OBJECTIF —
D'après l'extrait sur la bouche du cœur, indiquez qui n'entendait point Suzanne lorsqu'elle priait en silence.

EXTRAIT DU TEXTE —
8. Nous voyons donc et nous devons comprendre, et bien retenir, que le cœur a sa bouche, que le cœur a sa langue. C’est la bouche qui est remplie de joie ; c’est par cette bouche intérieure que nous prions Dieu, quand nos lèvres sont closes et la conscience ouverte. Le silence règne, et le cœur pousse des cris ; mais aux oreilles de qui ? Non point de l’homme, mais de Dieu. Sois donc en assurance, il t’entend celui qui te prend en pitié. Mus au contraire, quand nul homme n’entendrait le mal sortir de ta bouche, dès qu’il en sort, ne sois plus en assurance, car il écoute celui qui peut te damner. Les juges d’iniquité n’entendaient point Suzanne qui priait en silence. L’homme n’entendait point sa voix, mais son cœur poussait des cris vers Dieu[1]. Et parce que sa voix ne sortait point des paroles de son cœur, n’a-t-elle point mérité d’être écoutée de Dieu ? Il l’écouta, sans doute, et nul homme n’entendit sa prière. Donc, mes frères, voyez ce que nous avons dans la bouche intérieure. Prenez garde que, sans faire le mal au-dehors, vous ne le disiez intérieurement. L’homme ne fait au-dehors que les actions qu’il a dites à l’intérieur. Éloigne tout mal de la bouche de ton cœur, et tu seras innocent, la langue de ton corps sera innocente, et tes mains seront innocentes ; tes pieds aussi seront innocents, tes yeux innocents, tes oreilles innocentes, tous tes membres combattront pour la justice, parce qu’un maître juste sera en possession de ton cœur.

MATÉRIAUX FOURNIS —
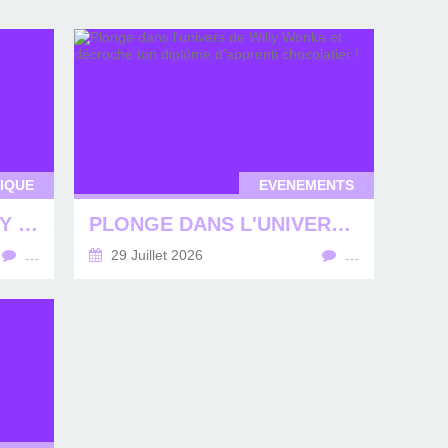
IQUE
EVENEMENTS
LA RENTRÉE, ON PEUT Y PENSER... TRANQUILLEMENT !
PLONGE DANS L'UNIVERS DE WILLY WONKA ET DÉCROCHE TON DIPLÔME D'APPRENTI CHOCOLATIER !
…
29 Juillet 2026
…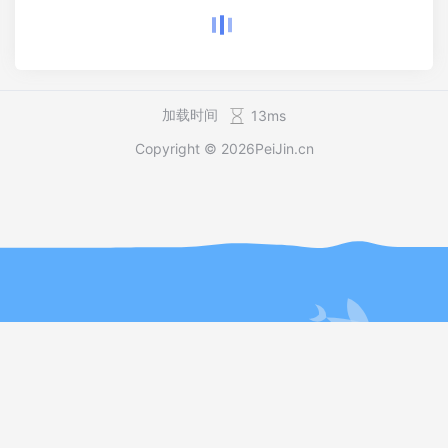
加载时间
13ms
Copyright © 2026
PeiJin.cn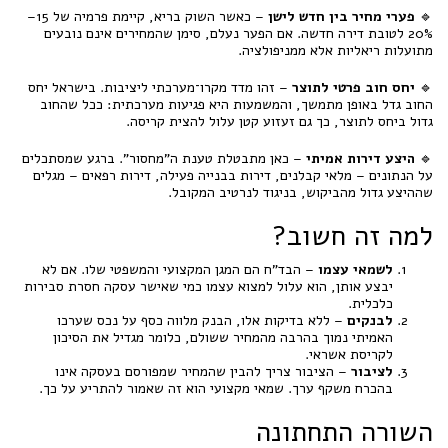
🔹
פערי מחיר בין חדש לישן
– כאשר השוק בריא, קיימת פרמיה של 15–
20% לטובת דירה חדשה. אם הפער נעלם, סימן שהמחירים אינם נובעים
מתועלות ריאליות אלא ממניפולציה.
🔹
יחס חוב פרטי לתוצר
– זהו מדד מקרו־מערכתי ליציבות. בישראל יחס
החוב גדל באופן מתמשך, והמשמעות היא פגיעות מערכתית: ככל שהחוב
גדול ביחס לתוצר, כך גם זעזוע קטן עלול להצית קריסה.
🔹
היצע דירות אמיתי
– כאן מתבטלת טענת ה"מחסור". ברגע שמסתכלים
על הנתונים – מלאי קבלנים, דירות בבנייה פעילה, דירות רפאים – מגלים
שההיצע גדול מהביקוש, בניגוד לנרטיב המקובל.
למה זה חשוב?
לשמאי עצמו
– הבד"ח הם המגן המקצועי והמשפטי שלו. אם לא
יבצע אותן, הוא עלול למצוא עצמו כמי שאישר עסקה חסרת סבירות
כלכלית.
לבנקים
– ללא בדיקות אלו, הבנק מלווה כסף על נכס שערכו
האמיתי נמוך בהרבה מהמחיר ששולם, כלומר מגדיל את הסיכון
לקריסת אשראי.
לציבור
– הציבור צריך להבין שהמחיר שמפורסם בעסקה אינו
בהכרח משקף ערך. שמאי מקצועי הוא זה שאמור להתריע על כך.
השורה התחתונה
--
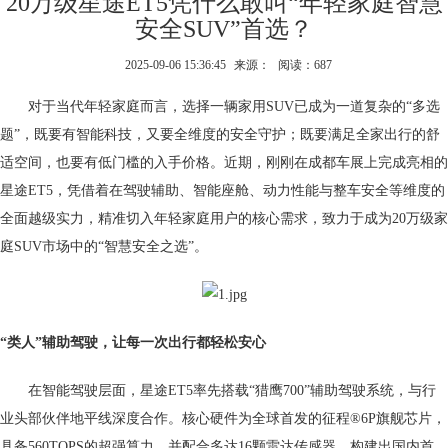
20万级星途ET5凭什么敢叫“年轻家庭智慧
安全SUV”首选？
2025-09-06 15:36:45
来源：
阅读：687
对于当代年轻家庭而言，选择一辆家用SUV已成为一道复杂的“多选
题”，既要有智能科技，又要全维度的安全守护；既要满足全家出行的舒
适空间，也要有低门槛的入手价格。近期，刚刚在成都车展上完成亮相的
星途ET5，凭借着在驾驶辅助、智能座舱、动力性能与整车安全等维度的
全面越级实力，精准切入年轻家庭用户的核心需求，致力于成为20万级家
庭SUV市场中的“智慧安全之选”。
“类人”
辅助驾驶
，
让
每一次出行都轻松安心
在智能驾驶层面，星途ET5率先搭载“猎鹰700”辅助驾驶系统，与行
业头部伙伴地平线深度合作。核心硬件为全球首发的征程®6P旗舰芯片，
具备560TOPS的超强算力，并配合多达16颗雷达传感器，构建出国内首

VOTRE RÉPONSE —
Les juges d'iniquité n'entendaient point Suzanne.